** Opening DATA TO EXAMINE block **

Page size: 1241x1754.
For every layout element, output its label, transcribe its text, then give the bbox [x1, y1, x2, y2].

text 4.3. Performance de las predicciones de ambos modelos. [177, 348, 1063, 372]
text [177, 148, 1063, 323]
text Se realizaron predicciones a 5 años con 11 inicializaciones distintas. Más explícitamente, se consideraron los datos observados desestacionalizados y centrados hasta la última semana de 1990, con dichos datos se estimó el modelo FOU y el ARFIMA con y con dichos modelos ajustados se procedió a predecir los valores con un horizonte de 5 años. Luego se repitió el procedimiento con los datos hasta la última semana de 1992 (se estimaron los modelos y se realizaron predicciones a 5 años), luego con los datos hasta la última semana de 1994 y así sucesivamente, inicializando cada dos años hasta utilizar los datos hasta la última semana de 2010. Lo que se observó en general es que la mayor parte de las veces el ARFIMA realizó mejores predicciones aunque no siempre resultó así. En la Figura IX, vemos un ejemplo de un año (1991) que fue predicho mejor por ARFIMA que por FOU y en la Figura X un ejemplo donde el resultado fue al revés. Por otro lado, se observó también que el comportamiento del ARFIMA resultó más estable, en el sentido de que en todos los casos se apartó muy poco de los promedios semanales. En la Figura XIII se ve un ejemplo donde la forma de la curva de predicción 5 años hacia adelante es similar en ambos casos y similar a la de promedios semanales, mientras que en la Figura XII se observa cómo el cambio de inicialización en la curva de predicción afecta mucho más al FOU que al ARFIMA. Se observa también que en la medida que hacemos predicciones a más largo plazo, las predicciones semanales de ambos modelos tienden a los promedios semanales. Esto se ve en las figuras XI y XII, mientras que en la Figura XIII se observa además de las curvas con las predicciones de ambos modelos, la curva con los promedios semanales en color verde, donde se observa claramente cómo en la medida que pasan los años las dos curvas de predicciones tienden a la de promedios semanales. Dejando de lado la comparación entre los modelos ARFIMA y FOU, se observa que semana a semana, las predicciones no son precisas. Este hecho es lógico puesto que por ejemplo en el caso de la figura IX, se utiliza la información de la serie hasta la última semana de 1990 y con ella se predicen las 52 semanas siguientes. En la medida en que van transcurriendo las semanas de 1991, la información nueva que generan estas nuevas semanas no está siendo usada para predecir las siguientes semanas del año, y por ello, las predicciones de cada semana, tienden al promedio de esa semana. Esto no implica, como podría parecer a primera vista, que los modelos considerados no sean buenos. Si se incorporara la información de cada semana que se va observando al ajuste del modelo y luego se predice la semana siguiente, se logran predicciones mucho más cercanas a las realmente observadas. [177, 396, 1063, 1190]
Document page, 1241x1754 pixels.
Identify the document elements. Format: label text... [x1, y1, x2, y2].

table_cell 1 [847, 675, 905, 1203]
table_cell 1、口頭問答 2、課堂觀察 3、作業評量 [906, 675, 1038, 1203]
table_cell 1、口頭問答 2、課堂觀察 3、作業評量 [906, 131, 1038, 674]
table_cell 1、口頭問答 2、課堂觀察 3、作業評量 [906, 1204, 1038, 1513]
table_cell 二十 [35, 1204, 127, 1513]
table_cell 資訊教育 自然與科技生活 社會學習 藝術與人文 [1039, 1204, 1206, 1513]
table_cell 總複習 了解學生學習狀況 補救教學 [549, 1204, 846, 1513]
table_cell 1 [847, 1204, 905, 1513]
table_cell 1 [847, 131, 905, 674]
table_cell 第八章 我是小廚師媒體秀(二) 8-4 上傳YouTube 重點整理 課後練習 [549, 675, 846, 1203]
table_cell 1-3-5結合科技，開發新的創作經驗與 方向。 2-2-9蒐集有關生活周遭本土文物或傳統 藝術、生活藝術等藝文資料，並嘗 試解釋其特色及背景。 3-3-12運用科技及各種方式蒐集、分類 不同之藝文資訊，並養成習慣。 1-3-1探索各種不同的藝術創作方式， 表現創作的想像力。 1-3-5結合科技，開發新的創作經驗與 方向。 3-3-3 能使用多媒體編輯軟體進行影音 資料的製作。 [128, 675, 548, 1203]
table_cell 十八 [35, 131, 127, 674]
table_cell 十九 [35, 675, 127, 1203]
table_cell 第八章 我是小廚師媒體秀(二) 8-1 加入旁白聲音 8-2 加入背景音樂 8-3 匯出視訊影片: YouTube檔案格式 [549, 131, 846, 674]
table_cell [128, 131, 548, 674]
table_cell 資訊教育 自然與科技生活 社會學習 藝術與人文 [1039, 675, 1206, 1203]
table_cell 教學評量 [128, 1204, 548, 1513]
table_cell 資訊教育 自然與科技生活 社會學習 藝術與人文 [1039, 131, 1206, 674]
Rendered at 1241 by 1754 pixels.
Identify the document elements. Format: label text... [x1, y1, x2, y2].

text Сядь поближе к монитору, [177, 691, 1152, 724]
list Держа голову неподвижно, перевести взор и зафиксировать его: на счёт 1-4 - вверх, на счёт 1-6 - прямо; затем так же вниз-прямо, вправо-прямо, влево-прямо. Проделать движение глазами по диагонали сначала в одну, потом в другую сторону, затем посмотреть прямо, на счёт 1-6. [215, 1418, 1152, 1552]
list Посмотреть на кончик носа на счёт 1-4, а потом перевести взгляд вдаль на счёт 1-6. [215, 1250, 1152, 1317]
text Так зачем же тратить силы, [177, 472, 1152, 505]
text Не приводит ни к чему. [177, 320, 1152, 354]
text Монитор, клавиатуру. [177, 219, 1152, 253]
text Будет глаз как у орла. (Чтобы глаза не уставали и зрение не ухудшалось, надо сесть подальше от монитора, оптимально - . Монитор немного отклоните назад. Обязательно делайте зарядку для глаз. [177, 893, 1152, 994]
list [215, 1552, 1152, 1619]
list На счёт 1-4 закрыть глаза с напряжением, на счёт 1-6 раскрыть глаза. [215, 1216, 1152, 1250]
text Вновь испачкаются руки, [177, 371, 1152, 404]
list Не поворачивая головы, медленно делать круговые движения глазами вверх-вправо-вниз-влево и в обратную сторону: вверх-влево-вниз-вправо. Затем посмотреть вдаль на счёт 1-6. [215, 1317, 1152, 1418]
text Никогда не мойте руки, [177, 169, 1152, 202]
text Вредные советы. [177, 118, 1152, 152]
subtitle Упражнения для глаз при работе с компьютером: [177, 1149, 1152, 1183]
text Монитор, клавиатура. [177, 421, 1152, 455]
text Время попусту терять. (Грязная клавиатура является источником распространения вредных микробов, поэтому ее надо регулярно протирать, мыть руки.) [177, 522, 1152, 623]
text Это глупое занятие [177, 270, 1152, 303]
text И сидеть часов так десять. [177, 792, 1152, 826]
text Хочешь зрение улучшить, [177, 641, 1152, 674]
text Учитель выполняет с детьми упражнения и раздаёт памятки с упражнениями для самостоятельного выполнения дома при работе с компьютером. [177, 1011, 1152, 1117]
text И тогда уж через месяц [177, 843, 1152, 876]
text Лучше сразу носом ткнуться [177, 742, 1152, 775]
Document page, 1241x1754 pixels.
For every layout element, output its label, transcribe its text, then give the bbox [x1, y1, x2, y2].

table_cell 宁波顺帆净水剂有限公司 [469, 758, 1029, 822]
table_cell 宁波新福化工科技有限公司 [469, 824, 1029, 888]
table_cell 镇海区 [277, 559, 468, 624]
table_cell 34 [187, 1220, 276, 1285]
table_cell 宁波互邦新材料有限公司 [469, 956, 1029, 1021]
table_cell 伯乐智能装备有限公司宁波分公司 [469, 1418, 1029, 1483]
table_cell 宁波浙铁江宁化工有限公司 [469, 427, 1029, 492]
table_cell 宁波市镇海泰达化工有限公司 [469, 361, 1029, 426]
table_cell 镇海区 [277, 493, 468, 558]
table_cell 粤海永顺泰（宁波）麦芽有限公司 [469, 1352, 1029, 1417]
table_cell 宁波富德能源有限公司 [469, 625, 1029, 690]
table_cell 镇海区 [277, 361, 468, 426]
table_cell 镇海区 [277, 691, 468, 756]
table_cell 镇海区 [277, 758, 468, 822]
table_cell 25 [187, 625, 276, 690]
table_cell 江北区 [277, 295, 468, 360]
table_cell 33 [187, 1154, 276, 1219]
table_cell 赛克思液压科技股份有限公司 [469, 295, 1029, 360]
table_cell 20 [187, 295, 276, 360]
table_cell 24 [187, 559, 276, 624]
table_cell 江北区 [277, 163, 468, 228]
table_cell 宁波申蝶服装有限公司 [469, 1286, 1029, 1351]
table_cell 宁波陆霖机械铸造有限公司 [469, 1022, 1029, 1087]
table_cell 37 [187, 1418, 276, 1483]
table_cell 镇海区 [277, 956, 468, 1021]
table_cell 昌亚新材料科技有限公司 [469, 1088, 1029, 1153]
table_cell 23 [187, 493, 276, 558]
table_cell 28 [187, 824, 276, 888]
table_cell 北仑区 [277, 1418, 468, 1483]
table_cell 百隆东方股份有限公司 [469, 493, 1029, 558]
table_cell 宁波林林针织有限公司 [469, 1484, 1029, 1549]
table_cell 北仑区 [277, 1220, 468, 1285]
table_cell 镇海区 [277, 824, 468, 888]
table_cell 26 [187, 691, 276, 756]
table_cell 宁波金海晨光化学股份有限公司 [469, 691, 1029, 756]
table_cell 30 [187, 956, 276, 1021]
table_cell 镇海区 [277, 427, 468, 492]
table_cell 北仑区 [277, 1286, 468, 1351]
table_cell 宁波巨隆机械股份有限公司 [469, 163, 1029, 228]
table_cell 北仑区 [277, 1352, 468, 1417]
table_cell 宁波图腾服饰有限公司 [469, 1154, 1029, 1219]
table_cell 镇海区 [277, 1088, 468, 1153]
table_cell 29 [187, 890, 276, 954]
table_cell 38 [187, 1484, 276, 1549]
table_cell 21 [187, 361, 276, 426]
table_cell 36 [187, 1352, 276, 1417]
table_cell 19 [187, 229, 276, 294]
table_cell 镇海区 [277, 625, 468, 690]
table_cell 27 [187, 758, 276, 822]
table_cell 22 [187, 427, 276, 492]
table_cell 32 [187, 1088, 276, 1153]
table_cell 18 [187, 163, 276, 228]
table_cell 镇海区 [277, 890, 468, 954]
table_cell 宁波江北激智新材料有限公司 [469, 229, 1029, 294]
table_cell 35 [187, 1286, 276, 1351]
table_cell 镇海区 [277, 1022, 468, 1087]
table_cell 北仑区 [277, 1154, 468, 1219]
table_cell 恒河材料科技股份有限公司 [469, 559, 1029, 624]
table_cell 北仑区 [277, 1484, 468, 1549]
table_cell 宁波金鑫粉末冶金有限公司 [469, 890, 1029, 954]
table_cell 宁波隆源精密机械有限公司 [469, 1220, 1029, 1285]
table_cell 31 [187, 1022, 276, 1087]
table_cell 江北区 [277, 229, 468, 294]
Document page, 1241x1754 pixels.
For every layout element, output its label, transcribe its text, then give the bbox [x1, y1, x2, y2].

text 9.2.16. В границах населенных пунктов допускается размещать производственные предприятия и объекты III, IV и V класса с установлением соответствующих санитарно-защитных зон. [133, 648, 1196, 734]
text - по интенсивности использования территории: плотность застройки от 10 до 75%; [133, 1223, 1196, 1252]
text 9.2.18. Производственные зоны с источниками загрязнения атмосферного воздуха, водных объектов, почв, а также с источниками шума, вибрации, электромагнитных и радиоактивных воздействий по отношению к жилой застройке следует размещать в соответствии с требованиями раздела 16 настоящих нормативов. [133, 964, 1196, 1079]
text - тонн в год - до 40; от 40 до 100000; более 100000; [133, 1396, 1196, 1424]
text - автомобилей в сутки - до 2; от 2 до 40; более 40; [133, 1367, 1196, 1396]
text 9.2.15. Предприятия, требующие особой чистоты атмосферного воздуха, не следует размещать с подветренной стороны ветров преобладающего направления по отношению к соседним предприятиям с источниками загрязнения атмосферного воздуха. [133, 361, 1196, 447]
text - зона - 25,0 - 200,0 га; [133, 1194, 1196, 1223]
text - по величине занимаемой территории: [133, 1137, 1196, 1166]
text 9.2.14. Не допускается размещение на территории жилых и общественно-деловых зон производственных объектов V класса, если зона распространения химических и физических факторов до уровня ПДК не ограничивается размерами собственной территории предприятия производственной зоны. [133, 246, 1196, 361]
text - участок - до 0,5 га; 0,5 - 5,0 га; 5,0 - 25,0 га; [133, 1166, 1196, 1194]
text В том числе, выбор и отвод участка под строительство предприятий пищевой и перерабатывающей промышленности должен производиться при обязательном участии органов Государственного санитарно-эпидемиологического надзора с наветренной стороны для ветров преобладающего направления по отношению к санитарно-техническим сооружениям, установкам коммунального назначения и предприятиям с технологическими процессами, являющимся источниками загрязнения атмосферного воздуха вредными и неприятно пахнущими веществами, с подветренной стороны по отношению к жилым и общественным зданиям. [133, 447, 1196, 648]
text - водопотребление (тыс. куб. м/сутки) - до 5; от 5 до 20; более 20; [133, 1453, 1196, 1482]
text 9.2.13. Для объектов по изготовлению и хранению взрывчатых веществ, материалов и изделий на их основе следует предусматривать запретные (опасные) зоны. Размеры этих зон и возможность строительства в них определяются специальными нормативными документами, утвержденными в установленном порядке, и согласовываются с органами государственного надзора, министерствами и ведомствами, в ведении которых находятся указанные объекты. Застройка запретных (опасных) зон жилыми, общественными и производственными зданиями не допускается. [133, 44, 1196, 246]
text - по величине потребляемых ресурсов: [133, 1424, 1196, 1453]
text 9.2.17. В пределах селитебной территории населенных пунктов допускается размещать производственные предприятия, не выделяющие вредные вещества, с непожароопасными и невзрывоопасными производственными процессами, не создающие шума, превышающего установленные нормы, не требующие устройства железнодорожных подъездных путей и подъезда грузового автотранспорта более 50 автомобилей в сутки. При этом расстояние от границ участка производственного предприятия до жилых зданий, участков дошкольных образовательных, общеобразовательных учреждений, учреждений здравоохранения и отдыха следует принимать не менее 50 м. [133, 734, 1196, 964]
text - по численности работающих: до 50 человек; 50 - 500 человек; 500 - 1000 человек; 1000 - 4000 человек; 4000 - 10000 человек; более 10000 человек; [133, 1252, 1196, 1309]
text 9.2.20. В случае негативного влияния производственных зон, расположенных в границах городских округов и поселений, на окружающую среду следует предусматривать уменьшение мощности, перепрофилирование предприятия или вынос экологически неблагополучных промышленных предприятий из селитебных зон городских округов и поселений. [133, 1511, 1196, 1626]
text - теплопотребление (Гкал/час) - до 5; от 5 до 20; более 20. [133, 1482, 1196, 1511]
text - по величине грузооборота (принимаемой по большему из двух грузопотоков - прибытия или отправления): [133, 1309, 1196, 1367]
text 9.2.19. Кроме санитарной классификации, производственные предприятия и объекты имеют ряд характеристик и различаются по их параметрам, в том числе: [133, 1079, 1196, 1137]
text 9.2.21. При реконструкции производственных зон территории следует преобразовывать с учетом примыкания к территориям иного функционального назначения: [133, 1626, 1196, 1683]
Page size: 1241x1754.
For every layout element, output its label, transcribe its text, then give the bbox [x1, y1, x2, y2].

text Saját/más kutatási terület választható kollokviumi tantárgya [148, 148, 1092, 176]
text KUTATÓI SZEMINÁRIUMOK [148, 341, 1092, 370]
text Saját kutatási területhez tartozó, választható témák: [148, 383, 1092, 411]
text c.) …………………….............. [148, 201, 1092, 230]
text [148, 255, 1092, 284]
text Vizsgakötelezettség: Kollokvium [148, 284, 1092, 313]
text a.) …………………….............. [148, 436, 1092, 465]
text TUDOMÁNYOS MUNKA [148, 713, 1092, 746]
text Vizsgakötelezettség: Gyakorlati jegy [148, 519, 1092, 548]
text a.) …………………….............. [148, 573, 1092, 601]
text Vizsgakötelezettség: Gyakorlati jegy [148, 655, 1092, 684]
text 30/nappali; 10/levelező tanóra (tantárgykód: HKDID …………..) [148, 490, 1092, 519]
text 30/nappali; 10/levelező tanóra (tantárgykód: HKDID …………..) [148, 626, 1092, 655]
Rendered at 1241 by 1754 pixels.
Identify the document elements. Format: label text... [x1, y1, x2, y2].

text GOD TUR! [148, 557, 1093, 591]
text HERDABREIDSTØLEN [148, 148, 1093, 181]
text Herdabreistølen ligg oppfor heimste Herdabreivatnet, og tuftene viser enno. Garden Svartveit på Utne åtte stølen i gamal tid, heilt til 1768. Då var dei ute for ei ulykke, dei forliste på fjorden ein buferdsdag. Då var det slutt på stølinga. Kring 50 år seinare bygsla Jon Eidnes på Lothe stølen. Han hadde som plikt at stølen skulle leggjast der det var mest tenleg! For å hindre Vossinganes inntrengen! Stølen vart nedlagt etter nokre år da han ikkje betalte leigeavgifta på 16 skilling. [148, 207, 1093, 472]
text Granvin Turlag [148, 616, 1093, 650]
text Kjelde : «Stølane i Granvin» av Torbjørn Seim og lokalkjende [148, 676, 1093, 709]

** Closing DATA TO EXAMINE block **

Copy out every line from the material above where the string "Vizsgakötelezettség" turns up.

text Vizsgakötelezettség: Kollokvium [148, 284, 1092, 313]
text Vizsgakötelezettség: Gyakorlati jegy [148, 519, 1092, 548]
text Vizsgakötelezettség: Gyakorlati jegy [148, 655, 1092, 684]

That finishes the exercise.